LSA junior Cooper Charlton and LSA sophomore Steven Halperin lead Make Michigan in this election. Charlton is currently president of the University’s Student-Athlete Advisory Committee and Halperin is a current LSA representative. Under the current leadership of Public Policy Senior Bobby Dishell, Make Michigan has put several notable programs into action, such as need-based ticket prices for financially disadvantaged students, maintaining the Night Owl late-night bus service and beginning the Wolverine Support Network. However, this year’s platform offers either small-scale or ineffective policies that fail to recognize larger issues that face the campus. While Charlton’s record working with University administration and receptiveness to critical feedback gives us faith in his leadership abilities, problems with the platform begin with the ideas for increasing diversity and combating sexual assault. Make Michigan intends to implement SEED faculty training, a for-profit program which educates faculty members on inclusion. However, the Program on Intergroup Relations already exists. While IGR is currently designed for students, it promotes a similar agenda to SEED. Therefore, it would be wiser to use resources the University has to develop a program for faculty, as redundancy is not needed. Furthermore, while increasing on-campus lighting to promote a safer atmosphere for students walking at night is a worthwhile effort, as it may make students feel safer, it does not effectively combat the culture that surrounds sexual assault — something that urgently needs to be addressed.
Lastly, Make Michigan touts a new Student Honor Code that will transcend the existing individual school codes; however, the Statement of Student Rights and Responsibilities is already in place — a fact addressed in a previous editorial. Simply put, the Make Michigan platform does not add up to the potent leadership and initiative that is essential to successful CSG governance.
Leading the Defend Affirmative Action Party — which is tightly linked to minority rights advocacy group BAMN — are LSA junior Keysha Wall and LSA sophomore Katie Kennedy running for CSG president and CSG vice president. The party is passionate about systemic issues, such as racism and bigotry, and wants to increase diversity and transparency on campus. While these are urgent concerns of the University, the party is too focused on a single issue, and therefore lacks the breadth of experience and knowledge required of CSG leadership. This is on top of the fact that both candidates lack experience working with University administration — a must-have for a student representative.

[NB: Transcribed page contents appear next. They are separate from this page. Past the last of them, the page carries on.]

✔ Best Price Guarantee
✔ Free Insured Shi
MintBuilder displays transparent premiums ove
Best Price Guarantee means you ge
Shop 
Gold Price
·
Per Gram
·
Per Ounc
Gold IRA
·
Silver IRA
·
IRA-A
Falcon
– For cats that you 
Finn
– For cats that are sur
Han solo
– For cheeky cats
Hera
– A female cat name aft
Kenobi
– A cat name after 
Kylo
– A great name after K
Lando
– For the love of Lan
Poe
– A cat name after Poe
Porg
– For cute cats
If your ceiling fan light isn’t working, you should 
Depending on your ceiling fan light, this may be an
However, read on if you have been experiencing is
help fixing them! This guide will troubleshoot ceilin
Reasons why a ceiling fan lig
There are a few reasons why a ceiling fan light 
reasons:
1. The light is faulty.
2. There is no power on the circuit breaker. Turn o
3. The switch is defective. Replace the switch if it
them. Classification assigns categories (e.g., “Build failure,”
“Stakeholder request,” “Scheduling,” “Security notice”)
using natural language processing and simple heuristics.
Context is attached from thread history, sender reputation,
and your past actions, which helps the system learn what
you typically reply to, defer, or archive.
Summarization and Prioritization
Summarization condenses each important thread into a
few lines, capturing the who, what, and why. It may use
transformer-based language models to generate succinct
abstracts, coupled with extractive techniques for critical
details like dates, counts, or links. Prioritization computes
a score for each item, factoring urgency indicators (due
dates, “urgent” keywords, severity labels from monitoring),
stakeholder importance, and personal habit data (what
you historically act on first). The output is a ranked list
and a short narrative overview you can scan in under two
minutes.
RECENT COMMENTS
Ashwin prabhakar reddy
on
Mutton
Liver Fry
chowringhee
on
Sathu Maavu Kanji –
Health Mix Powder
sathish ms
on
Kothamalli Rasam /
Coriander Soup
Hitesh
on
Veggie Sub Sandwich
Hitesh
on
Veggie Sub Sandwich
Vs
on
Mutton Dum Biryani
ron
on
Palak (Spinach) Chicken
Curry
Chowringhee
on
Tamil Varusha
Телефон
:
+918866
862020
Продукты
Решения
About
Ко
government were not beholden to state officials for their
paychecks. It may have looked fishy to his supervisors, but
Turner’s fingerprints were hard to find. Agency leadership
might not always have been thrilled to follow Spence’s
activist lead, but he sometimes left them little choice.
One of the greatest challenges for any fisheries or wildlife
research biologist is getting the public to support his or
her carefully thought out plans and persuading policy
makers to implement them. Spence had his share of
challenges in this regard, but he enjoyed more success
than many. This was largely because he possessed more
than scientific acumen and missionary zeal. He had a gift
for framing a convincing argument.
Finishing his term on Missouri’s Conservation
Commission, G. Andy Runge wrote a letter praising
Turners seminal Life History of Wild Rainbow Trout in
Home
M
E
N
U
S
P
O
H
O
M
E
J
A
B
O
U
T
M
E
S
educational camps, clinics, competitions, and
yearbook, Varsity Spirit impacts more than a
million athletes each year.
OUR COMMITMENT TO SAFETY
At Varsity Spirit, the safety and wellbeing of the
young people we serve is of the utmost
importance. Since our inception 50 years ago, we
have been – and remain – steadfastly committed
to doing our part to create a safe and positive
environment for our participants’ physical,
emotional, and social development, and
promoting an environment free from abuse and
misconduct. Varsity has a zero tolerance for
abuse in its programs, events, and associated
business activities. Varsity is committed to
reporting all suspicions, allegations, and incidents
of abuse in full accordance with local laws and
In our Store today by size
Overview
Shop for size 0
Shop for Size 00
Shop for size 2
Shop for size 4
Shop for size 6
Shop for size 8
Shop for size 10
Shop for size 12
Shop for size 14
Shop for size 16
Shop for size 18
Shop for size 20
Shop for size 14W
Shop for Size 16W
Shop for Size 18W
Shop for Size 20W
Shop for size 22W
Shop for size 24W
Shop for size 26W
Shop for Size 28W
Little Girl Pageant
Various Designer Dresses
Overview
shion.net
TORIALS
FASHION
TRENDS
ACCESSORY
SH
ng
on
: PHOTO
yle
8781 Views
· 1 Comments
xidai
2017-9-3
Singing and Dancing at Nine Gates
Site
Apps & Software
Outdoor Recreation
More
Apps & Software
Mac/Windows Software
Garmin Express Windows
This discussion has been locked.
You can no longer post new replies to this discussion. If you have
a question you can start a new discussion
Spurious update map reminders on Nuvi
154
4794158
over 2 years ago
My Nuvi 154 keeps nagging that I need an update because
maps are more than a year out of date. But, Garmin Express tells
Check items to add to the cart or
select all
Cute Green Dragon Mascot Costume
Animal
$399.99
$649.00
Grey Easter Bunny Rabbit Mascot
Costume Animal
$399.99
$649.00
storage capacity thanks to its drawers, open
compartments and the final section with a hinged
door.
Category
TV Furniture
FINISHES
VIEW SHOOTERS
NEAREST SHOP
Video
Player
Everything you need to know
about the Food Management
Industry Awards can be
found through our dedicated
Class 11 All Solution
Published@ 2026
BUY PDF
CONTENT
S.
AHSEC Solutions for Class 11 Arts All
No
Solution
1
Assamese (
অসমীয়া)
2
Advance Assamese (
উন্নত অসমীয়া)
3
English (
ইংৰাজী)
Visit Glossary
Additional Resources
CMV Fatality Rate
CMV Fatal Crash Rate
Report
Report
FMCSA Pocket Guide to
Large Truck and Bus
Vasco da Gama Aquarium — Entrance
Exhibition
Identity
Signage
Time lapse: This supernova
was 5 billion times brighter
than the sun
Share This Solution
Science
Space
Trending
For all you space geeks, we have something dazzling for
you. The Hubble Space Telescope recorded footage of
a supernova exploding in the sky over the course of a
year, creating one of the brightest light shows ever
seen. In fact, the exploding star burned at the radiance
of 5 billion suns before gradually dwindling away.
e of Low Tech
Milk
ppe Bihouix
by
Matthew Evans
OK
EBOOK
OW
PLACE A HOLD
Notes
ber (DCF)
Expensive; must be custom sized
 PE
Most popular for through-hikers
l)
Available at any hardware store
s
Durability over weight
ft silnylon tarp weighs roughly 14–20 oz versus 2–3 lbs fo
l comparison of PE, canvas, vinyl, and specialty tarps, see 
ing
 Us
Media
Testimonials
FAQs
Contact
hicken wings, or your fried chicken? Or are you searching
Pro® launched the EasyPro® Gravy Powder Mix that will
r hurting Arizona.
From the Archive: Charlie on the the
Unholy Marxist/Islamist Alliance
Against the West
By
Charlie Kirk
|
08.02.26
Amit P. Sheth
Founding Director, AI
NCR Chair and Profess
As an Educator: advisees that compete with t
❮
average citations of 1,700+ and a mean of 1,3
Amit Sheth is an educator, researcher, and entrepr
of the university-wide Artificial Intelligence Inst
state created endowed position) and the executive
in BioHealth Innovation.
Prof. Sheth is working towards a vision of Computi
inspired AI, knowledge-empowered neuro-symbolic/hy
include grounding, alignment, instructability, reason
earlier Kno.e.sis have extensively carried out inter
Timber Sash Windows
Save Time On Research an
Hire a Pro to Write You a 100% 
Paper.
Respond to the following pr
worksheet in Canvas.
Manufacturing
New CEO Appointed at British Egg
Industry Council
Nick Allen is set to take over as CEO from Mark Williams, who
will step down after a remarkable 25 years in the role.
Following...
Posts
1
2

The Central Student Government should incorporate all student voices to effectively represent the entire student body on campus. All parties’ platforms voice student concerns but do not properly establish programs that will effectively combat these issues. The Michigan Daily’s editorial board is endorsing The Team because their platform most thoroughly addresses issues of diversity on campus by working with student groups such as the Black Student Union; issues of mental health by expanding CAPS to more locations; and issues of sexual assault by providing faculty training. Despite our endorsement, we urge The Team to expand its initiatives to combat sexual assault culture on campus, including education programs for student organizations. The Team must work to repair the negative perception surrounding Fidel as a result of Sigma Alpha Mu’s dissolution and the fraternity’s handling of the issues stemming from their ski trip. The Team presents ideas and claims to be inclusionary of all ideas and groups. This must persist should they win office.
Vote The Team candidates Will Royster and Matt Fidel for CSG president and vice president.